Among AI glasses manufacturers, Meta currently stands out the most. Its collaboration with Ray-Ban on the Ray-Ban Meta smart glasses became the world's first hit product, validating the feasibility of display-less AI glasses (pure audio + camera). Last year's sales reached 2.24 million units, accounting for 95% of total AI glasses sales.

Google is attempting to bring its Android ecosystem and Gemini large-scale model into the AR domain through its Project Aura collaboration with XREAL. In fact, the latest version of Gemini has received no less favorable review content than Alibaba's Qianwen in terms of reviews, tutorials, and marketing, earning high praise like "Gemini makes creativity ordinary."

Due to the isolation of foreign manufacturers' social apps from the domestic market, their ability to provide localized services is limited. Thus, the Chinese AI glasses market cake will likely be contested more by domestic tech companies.

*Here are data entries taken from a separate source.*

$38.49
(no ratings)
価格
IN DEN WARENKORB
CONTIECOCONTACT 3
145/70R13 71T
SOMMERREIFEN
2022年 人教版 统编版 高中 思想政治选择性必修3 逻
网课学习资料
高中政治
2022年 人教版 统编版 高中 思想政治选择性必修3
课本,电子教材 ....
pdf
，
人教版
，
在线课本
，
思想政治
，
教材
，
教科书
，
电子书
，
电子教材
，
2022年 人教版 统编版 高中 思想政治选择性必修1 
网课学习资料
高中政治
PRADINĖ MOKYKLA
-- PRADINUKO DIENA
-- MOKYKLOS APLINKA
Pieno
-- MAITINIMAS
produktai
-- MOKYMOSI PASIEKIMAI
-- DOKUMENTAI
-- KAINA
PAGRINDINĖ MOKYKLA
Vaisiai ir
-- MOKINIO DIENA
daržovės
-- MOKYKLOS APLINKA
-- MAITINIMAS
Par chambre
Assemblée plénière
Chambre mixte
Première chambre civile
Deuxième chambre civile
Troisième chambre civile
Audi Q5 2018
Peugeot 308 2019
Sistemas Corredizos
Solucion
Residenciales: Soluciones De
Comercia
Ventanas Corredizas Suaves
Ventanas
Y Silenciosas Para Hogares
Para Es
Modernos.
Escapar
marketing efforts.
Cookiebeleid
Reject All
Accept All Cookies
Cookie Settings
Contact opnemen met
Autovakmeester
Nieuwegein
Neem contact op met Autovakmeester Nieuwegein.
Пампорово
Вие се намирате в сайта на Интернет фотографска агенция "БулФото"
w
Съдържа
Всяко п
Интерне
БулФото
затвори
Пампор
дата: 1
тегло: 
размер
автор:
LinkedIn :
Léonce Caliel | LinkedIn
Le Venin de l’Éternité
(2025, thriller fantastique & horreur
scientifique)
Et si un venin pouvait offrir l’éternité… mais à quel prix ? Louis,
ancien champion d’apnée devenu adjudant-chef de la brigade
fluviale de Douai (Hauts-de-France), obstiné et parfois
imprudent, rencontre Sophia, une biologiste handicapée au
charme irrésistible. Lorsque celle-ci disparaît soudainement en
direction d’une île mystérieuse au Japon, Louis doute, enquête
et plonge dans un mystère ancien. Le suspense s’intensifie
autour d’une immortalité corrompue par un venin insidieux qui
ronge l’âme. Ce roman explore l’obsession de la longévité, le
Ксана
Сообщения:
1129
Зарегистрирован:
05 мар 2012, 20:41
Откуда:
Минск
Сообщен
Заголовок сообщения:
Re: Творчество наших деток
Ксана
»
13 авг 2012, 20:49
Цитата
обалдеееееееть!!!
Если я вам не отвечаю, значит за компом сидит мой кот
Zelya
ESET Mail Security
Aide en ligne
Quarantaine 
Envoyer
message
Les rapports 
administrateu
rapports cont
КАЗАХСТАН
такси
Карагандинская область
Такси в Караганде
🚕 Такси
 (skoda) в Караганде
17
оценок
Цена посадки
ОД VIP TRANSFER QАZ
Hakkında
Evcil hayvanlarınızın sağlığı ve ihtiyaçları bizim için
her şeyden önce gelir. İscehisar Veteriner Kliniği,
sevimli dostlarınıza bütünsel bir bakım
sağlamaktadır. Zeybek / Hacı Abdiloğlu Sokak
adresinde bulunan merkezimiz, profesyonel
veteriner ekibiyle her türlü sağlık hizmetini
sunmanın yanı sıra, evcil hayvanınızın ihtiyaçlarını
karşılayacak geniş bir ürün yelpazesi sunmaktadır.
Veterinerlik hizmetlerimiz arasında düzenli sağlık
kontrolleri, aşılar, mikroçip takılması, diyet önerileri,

In this landscape, domestic manufacturers have been intensively releasing new AI glasses products. In October alone, Baidu launched the Xiaodu AI Glasses Pro, Rokid partnered with BOLON Glasses to release the BOLON AI Glasses, and Alibaba unveiled six Quark AI glasses models across two series, S1 and G1.

However, no domestic manufacturer has yet created a blockbuster product. Consumers are most concerned about the AI functionality, first-person video recording capabilities, and interactive experience of AI glasses. Without the support of a content or social ecosystem, even advanced large-scale models cannot fully satisfy the true needs of AI glasses consumers.

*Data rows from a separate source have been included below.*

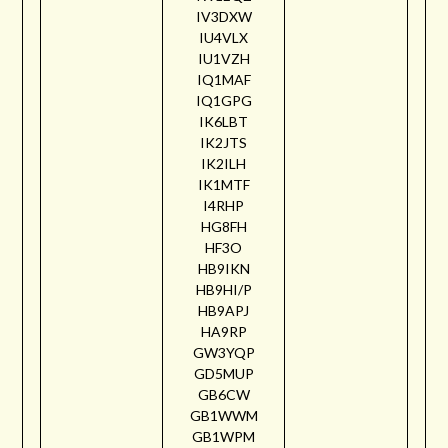
IV3DXW
IU4VLX
IU1VZH
IQ1MAF
IQ1GPG
IK6LBT
IK2JTS
IK2ILH
IK1MTF
I4RHP
HG8FH
HF3O
HB9IKN
HB9HI/P
HB9APJ
HA9RP
GW3YQP
GD5MUP
GB6CW
GB1WWM
GB1WPM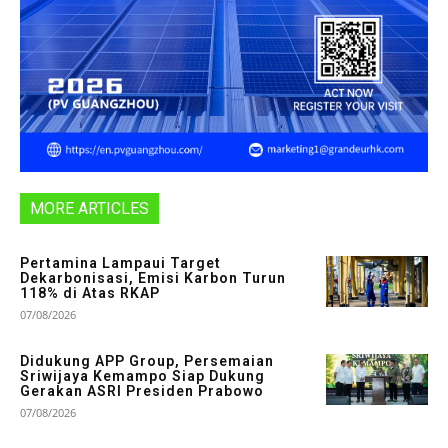
MORE ARTICLES
Pertamina Lampaui Target
Dekarbonisasi, Emisi Karbon Turun
118% di Atas RKAP
07/08/2026
Didukung APP Group, Persemaian
Sriwijaya Kemampo Siap Dukung
Gerakan ASRI Presiden Prabowo
07/08/2026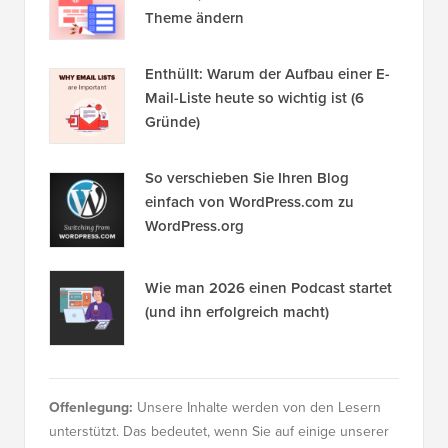
Theme ändern
Enthüllt: Warum der Aufbau einer E-
Mail-Liste heute so wichtig ist (6
Gründe)
So verschieben Sie Ihren Blog
einfach von WordPress.com zu
WordPress.org
Wie man 2026 einen Podcast startet
(und ihn erfolgreich macht)
Offenlegung:
Unsere Inhalte werden von den Lesern
unterstützt. Das bedeutet, wenn Sie auf einige unserer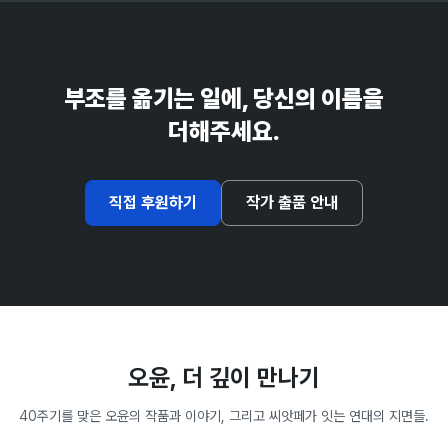
부조를 옮기는 일에, 당신의 이름을
더해주세요.
직접 후원하기
작가 출품 안내
오윤, 더 깊이 만나기
40주기를 맞은 오윤의 작품과 이야기, 그리고 씨앗페가 잇는 연대의 지면들.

Content and social have always been Alibaba's weaknesses. Even if it keeps Meta at bay, Alibaba still struggles to compete against strong content rivals like Baidu, ByteDance, and Tencent. Therefore, for Alibaba, attempting to challenge and build its own traffic entry point through AI glasses is worth a try.

Data shows that Quark AI Search users currently average 65 monthly uses, nearly six times higher than Baidu's 10.7. Moreover, Quark is more popular among young users, with over half of its users under 25. Many are beginning to sense that a battle for search entry dominance between Quark and Baidu is inevitable.

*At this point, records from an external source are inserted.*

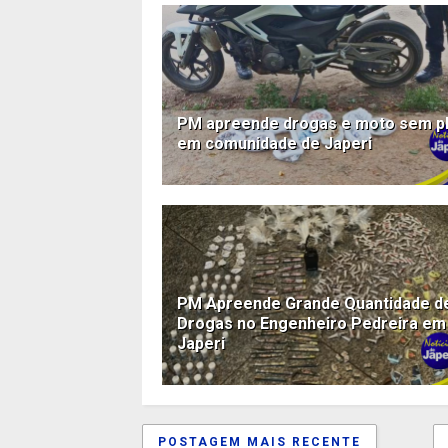
PM apreende drogas e moto sem p
em comunidade de Japeri
PM Apreende Grande Quantidade d
Drogas no Engenheiro Pedreira em
Japeri
POSTAGEM MAIS RECENTE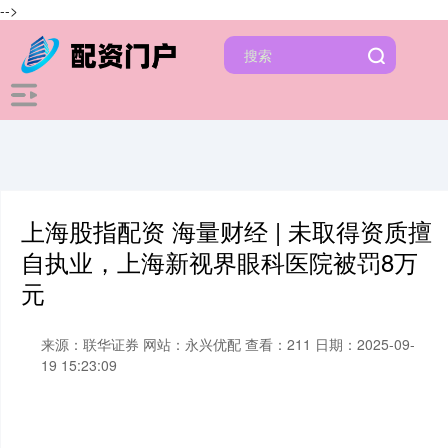
-->
上海股指配资 海量财经 | 未取得资质擅
自执业，上海新视界眼科医院被罚8万
元
来源：联华证券
网站：永兴优配
查看：211
日期：2025-09-
19 15:23:09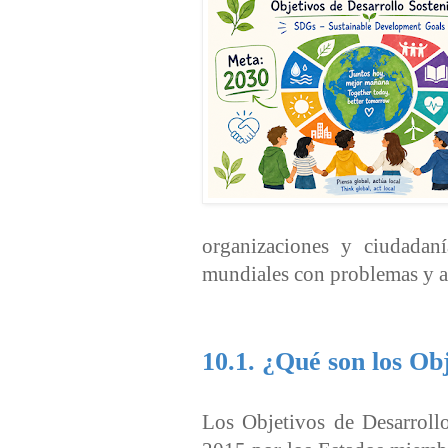
organizaciones y ciudadaní
mundiales con problemas y a
10.1. ¿Qué son los Ob
Los Objetivos de Desarroll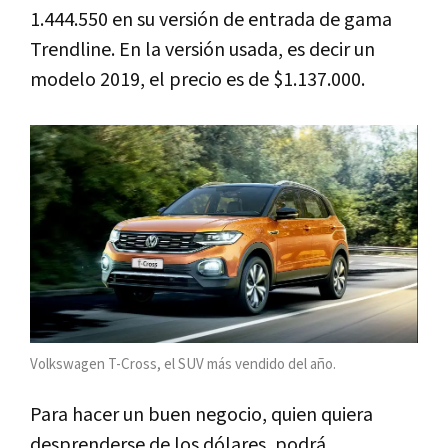
1.444.550 en su versión de entrada de gama
Trendline. En la versión usada, es decir un
modelo 2019, el precio es de $1.137.000.
Volkswagen T-Cross, el SUV más vendido del año.
Para hacer un buen negocio, quien quiera
desprenderse de los dólares, podrá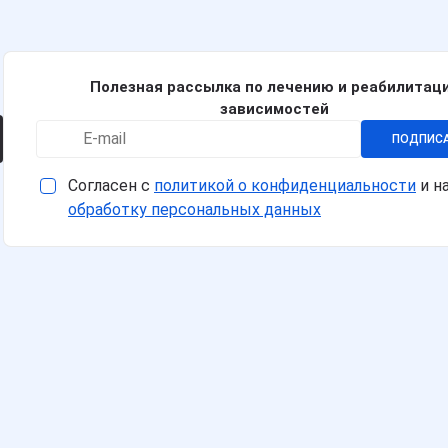
Полезная рассылка по лечению и реабилитац
зависимостей
ПОДПИС
Согласен с
политикой о конфиденциальности
и н
обработку персональных данных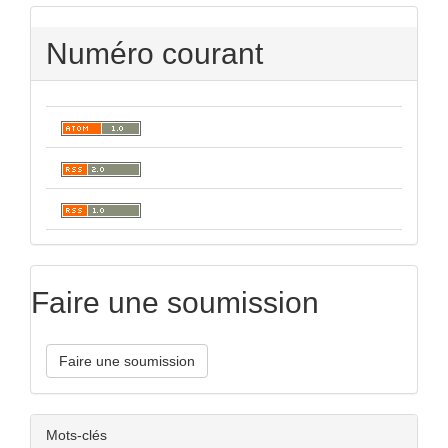
Numéro courant
Faire une soumission
Faire une soumission
Mots-clés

In the era of general artificial intelligence, once Alibaba secures the major traffic entry point that eluded it during the mobile internet era, its existing e-commerce, local services, entertainment, and health businesses will all gain clear paths to benefit.

For example, traditional e-commerce requires users to actively open the app and search, but AI glasses can enable "what you see is what you get." When people spot a piece of clothing they like on the street, the glasses can directly identify it and recommend similar items on Taobao. When discussing dinner plans, they can recommend restaurants based on individual tastes and directly jump to reservations.

This is definitely a more attractive story for the capital market than using food delivery as a new traffic entry point for the e-commerce business. It is also the new round of business story that Alibaba has been continuously trying to convey to the market recently.